Yes, they are the same soybeans for tofu, but these green pods are picked when the plant is still young and immature. In Japan, these are cooked with salt or tossed with a salt solution, so the entire pod is covered with a brine
You will rarely if ever see these beans fresh, but they are available at some farmer’s markets in California for a few weeks of the year. Typically, these are frozen or ready to eat in the refrigerator section of the grocery store.
Start the party with Edamame
Edamame is one of the easiest and healthiest finger foods to serve at a party. The only problem is that they can taste like nothing. Simply seasoned with sea salt, they are edible but just taste so bean-y.
You could coat them with all sorts of sticky dressings to make them taste better, but then your fingers will get messy, and you’ll have to keep rubbing them against a nearby napkin. Or you’ll start licking your fingers whilst trying to make conversation with strangers at the party.

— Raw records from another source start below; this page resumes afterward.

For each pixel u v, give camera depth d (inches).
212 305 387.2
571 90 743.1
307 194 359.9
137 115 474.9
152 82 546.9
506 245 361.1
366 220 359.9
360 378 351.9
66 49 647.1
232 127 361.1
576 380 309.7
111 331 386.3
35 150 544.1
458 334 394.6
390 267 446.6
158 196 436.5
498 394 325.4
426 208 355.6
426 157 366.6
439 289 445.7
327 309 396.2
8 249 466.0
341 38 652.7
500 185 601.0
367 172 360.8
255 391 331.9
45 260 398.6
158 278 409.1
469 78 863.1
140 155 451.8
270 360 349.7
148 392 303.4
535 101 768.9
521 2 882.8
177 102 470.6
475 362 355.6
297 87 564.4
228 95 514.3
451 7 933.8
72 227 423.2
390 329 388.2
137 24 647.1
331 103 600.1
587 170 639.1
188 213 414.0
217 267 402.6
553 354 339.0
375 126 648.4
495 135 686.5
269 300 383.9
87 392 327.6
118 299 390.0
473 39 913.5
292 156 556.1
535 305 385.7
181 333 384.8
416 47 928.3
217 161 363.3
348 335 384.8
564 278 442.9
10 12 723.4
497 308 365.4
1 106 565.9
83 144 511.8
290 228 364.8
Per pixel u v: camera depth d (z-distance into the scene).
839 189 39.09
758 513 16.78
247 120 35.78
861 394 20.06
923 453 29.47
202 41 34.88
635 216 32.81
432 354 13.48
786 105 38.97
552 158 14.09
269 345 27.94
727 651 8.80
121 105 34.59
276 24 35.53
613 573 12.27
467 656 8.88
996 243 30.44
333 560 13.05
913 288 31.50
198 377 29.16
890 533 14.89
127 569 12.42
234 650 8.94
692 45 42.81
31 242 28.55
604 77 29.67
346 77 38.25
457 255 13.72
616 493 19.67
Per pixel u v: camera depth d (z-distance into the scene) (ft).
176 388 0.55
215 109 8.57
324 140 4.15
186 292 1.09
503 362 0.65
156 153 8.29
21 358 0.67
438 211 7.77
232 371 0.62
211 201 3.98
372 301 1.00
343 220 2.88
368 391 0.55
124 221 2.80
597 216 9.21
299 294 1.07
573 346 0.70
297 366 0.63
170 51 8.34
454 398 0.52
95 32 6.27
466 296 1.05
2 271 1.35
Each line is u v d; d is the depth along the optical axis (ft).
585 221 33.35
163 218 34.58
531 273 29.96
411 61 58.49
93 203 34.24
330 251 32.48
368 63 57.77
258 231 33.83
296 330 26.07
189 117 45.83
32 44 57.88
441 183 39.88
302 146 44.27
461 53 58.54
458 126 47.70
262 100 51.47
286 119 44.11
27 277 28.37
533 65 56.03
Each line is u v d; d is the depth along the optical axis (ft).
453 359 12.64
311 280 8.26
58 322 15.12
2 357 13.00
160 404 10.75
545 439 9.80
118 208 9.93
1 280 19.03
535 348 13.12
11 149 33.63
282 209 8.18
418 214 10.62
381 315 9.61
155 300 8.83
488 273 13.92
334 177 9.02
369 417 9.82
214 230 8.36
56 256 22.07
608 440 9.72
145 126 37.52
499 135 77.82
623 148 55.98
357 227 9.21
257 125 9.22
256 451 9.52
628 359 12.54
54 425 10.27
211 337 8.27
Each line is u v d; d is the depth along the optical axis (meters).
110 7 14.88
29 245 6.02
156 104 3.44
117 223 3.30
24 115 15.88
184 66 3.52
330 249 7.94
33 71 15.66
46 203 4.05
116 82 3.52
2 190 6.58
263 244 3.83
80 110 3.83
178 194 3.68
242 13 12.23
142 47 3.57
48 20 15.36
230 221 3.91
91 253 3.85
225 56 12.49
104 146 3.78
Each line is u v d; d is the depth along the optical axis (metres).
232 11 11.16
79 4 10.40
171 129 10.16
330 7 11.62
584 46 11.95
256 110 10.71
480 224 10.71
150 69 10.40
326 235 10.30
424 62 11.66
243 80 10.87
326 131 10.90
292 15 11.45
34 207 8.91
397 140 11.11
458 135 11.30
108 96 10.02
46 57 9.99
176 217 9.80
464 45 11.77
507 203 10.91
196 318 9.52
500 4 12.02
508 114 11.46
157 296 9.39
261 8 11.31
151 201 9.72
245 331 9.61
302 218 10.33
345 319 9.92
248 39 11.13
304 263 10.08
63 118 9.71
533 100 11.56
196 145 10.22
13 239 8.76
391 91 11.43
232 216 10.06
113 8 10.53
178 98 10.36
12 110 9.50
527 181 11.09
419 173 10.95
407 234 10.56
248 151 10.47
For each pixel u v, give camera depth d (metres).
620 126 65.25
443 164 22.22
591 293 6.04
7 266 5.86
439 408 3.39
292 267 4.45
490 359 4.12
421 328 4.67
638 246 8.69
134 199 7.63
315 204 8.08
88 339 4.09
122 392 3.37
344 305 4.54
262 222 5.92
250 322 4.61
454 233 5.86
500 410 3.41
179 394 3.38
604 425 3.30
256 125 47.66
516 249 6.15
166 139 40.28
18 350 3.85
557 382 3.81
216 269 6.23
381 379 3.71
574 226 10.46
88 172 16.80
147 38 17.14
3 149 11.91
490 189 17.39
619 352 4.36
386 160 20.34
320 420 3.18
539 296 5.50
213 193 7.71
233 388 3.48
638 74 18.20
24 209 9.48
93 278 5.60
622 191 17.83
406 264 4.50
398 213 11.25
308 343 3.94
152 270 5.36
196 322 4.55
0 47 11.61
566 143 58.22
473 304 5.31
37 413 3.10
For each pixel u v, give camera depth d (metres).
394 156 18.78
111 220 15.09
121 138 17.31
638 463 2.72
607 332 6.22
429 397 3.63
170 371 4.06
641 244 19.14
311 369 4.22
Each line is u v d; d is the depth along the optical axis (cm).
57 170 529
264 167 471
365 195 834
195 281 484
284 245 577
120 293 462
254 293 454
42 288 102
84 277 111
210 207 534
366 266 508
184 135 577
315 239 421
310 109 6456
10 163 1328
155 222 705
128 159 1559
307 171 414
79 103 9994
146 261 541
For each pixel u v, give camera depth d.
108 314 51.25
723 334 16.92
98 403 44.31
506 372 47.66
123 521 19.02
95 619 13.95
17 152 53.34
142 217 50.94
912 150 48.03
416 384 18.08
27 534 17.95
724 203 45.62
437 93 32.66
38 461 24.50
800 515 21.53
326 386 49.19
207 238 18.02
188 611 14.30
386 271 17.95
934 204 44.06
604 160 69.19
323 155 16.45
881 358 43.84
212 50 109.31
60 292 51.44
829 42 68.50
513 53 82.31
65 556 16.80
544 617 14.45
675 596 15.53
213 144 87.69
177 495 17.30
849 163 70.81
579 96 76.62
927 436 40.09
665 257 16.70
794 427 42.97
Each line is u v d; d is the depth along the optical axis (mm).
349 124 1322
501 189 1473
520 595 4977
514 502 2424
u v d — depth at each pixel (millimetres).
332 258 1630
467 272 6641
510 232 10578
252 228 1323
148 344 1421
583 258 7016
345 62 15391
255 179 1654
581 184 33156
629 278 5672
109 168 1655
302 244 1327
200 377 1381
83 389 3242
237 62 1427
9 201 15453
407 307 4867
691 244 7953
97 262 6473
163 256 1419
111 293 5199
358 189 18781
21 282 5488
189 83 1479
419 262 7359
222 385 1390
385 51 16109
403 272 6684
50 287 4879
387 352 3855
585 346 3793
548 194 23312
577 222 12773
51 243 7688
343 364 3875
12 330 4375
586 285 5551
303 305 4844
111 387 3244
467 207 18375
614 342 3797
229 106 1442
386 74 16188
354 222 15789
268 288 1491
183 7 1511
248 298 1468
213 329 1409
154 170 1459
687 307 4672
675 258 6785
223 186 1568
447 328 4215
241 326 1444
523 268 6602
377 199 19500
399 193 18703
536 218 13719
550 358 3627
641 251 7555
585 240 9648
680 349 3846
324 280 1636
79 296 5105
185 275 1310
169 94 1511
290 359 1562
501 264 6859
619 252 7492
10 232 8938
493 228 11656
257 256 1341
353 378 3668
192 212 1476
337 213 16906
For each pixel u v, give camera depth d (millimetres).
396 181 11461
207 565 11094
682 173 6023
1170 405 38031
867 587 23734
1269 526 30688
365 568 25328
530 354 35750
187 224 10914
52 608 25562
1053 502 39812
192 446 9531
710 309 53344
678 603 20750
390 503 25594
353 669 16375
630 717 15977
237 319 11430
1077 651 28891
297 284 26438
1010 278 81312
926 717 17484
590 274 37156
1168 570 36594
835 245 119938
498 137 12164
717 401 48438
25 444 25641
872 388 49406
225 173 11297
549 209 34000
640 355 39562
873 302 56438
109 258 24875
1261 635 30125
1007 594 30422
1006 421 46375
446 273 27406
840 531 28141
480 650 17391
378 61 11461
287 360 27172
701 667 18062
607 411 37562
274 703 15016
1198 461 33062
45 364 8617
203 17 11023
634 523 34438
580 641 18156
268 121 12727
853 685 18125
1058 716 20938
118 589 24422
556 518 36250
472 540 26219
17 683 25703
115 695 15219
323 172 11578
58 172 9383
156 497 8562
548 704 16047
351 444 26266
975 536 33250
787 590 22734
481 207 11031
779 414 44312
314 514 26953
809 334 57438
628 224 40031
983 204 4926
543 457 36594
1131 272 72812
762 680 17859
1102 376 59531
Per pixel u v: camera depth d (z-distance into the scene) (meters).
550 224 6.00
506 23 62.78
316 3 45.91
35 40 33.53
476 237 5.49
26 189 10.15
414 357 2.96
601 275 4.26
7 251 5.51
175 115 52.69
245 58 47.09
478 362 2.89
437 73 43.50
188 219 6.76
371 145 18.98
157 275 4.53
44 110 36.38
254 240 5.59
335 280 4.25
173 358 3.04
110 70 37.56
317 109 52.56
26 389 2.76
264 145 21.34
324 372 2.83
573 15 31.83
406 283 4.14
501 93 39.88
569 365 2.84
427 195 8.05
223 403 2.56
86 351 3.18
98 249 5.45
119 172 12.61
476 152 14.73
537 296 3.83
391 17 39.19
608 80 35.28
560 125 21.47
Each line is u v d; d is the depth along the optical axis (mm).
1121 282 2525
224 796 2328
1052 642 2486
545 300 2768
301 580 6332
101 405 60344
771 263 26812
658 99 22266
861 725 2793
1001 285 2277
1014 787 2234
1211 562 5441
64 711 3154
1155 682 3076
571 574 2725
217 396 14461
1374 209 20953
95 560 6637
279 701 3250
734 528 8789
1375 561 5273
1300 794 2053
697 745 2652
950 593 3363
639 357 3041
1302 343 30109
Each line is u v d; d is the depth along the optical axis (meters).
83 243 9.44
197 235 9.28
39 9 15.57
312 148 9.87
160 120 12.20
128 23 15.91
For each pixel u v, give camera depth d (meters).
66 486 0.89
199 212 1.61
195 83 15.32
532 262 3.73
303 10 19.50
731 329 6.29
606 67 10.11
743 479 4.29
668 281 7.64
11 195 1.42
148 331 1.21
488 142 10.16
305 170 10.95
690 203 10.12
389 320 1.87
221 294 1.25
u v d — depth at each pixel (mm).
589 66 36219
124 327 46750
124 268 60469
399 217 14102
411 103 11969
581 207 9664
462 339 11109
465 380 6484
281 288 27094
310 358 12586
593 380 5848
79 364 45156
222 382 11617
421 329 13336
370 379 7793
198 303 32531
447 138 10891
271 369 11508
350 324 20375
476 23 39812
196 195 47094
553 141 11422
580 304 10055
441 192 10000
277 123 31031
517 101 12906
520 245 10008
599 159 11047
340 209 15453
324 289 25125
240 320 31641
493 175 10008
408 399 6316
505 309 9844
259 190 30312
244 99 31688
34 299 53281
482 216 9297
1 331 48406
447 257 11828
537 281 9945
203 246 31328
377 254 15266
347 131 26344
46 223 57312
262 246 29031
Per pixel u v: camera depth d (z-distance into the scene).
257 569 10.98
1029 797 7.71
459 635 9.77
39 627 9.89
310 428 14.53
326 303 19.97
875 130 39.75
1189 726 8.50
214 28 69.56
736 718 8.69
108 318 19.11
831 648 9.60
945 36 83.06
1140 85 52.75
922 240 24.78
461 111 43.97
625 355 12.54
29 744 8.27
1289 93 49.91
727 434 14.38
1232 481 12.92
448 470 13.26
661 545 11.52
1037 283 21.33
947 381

Easy edamame that is so, so good
This edamame recipe checks the boxes of being still clean enough to pick up with your fingers but also addictive, like potato chips. You’ll just keep reaching and reaching for them until the whole bowl is gone, and you feel a little embarrassed.
These edamame pods are juicy, full of flavor, not too sweet, and not too salty.
Inspired by Roy Yamaguchi
This simple recipe is inspired by the edamame served at Eating House Restaurant in Kauai, a Roy Yamaguchi restaurant (pictured above). It would be fair to say that the edamame really was the highlight of the whole meal.
Instead of serving complimentary bread, they set this bowl on the table. It served the dual purpose of whetting the appetite while not getting full.
The secret sauce
Once the edamame pods are boiled in salted water, simply toss them with soy sauce, sugar, and a sprinkle of Japanese chili flakes, called shichimi togarashi.
If you don’t have that or don’t want to buy it, you can use the chili flakes of choice or omit it all together.
If you do serve at a party, have an empty bowl nearby to discard the pods.
Do try setting this on your table instead of bread. Breaking bread is great, but so is chewing on edamame.
Simple & Succulent Edamame
- 1/2 lb edamame in pods frozen
- 1 Tb salt
- 1 Tb soy sauce
- 1 tsp sugar
- 1/4 tsp shichimi togarashi or red chili flakes of choice
- Bring 8 cups of water to a boil.
- Stir together dressing ingredients in a large bowl. It should be large enough to hold the edamame once cooked.
- Add salt to boiling water. Add frozen edamame and cook for 3-4 minutes, until beans are tender and warmed through.
- Drain water. Add edamame to bowl with dressing and toss gently. Serve warm or at room temperature.